◆ Task prompt ◆
Please return the lines of the data that contain "integration".
+++ Records shown
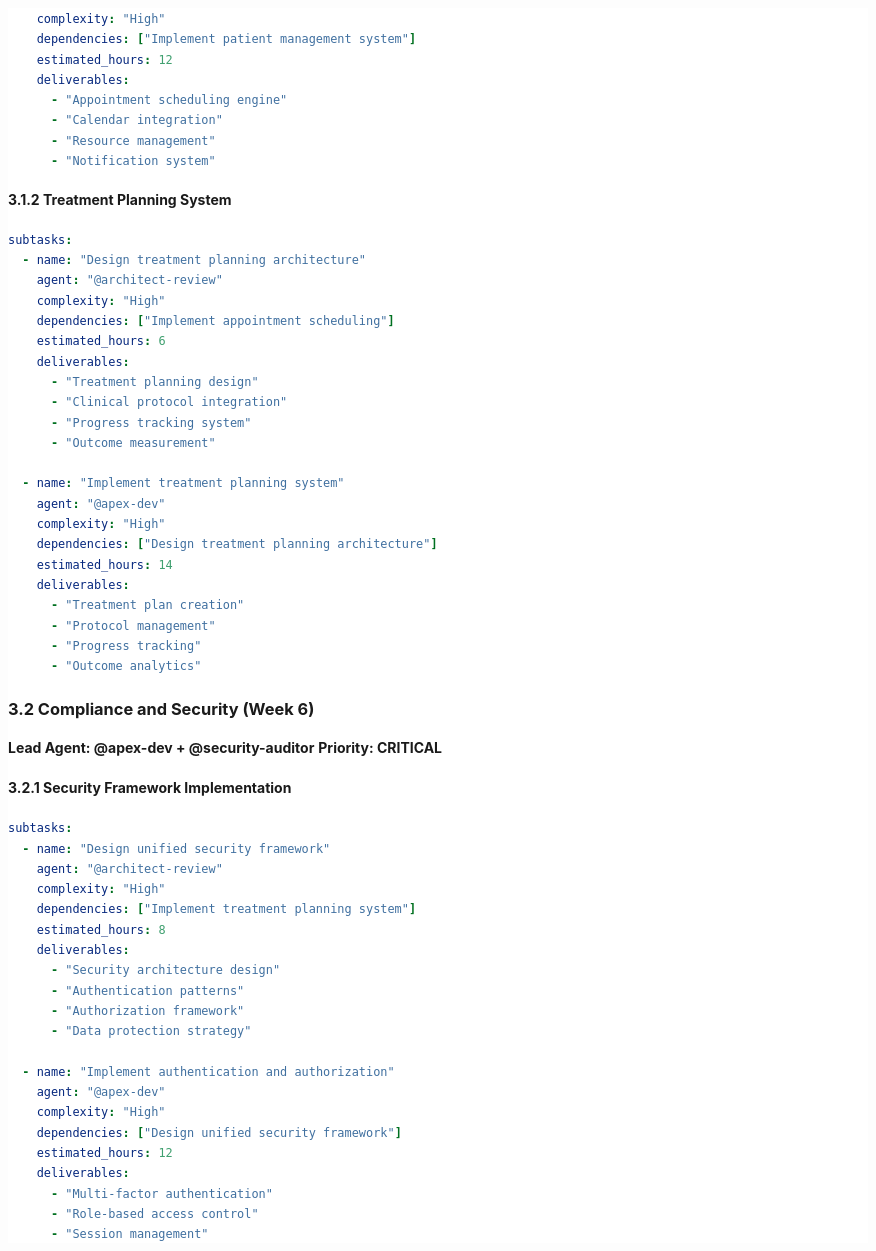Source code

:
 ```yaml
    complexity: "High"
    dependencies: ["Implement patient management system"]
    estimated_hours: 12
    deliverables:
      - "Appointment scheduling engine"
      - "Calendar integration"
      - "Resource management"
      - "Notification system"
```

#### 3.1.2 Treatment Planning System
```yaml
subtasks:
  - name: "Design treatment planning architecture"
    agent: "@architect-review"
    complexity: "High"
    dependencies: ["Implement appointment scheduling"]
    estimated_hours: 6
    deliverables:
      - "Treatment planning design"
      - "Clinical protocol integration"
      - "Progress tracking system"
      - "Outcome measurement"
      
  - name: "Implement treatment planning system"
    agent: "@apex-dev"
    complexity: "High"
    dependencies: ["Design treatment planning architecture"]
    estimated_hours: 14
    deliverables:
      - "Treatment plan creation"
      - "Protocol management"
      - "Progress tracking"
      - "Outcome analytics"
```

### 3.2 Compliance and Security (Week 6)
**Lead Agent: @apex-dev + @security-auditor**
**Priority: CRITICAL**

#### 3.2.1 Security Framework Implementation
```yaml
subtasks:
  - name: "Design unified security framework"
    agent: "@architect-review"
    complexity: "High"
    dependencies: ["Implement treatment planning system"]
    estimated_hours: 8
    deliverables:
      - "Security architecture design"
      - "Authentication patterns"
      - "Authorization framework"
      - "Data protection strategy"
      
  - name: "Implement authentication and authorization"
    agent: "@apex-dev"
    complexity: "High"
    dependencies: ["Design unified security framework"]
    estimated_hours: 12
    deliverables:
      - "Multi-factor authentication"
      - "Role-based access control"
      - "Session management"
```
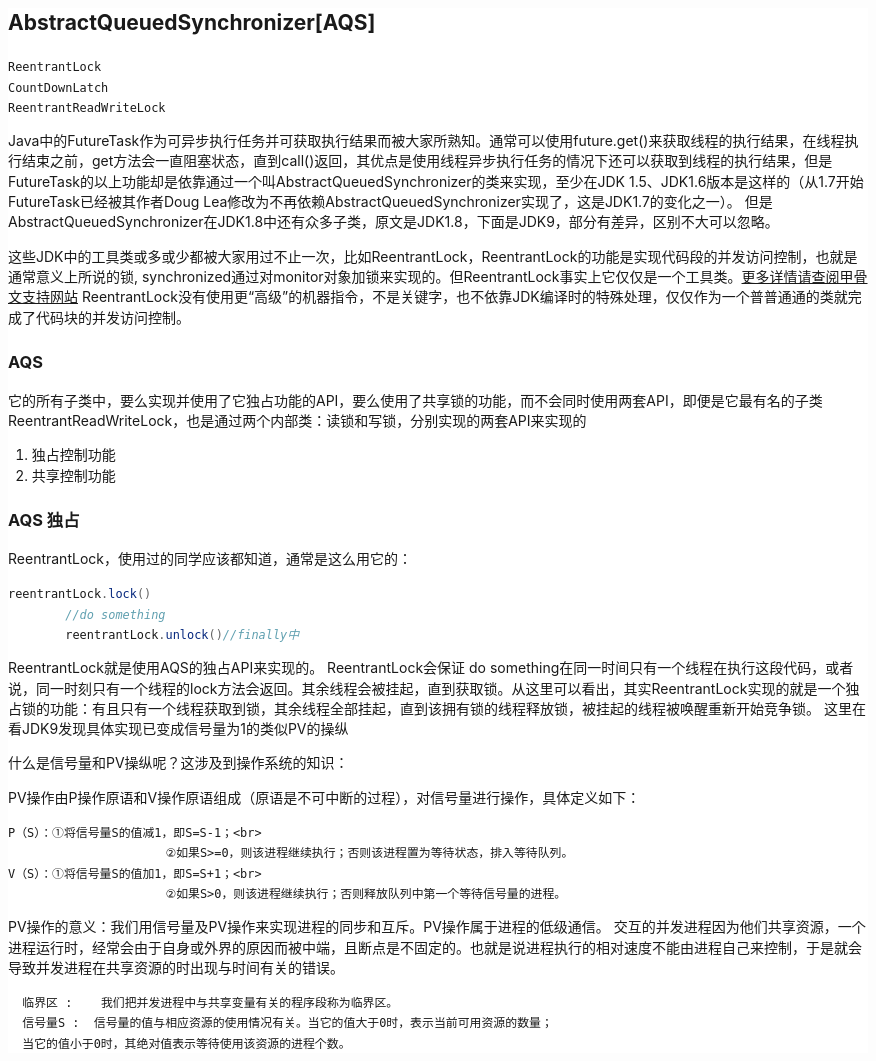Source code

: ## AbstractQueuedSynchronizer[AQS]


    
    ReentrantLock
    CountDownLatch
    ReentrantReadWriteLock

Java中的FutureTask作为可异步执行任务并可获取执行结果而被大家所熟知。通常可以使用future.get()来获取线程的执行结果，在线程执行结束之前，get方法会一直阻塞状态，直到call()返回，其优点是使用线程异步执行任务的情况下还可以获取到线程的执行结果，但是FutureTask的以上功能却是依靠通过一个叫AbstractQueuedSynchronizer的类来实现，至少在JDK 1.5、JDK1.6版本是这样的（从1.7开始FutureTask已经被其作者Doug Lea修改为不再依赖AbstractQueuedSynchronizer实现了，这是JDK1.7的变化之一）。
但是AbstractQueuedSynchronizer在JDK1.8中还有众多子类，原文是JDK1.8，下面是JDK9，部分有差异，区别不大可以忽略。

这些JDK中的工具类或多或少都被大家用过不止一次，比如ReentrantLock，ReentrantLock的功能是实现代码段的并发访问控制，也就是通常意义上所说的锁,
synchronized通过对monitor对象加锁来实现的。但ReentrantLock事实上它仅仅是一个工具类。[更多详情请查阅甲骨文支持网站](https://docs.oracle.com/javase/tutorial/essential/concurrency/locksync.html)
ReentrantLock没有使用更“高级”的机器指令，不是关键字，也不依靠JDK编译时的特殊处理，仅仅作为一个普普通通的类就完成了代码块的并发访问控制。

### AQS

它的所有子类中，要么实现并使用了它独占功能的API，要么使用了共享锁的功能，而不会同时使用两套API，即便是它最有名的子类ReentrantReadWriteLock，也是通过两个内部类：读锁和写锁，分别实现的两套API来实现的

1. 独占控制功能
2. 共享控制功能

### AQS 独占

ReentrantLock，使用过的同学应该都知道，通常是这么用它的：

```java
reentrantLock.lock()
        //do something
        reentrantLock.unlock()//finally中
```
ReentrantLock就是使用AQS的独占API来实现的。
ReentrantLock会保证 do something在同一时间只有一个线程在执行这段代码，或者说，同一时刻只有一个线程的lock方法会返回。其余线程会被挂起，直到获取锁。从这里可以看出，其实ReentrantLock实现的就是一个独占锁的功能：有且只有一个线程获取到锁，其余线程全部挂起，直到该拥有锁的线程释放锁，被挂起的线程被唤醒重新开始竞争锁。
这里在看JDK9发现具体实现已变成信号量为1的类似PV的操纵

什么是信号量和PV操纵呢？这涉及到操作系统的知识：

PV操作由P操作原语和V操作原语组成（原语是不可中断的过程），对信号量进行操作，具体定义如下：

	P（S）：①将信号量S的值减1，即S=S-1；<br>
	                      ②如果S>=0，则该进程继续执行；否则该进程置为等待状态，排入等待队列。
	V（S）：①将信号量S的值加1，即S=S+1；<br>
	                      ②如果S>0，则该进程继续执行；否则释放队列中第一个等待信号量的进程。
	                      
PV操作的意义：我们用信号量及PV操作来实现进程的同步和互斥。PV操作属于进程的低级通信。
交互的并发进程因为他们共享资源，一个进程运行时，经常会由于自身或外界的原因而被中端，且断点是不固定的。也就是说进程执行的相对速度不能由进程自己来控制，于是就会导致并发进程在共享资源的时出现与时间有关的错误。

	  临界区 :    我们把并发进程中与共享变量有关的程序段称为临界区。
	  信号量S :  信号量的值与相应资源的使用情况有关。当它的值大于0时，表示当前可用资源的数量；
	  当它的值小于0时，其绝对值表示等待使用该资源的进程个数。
++++++
◆ Reply ◆
      - "Calendar integration"
      - "Clinical protocol integration"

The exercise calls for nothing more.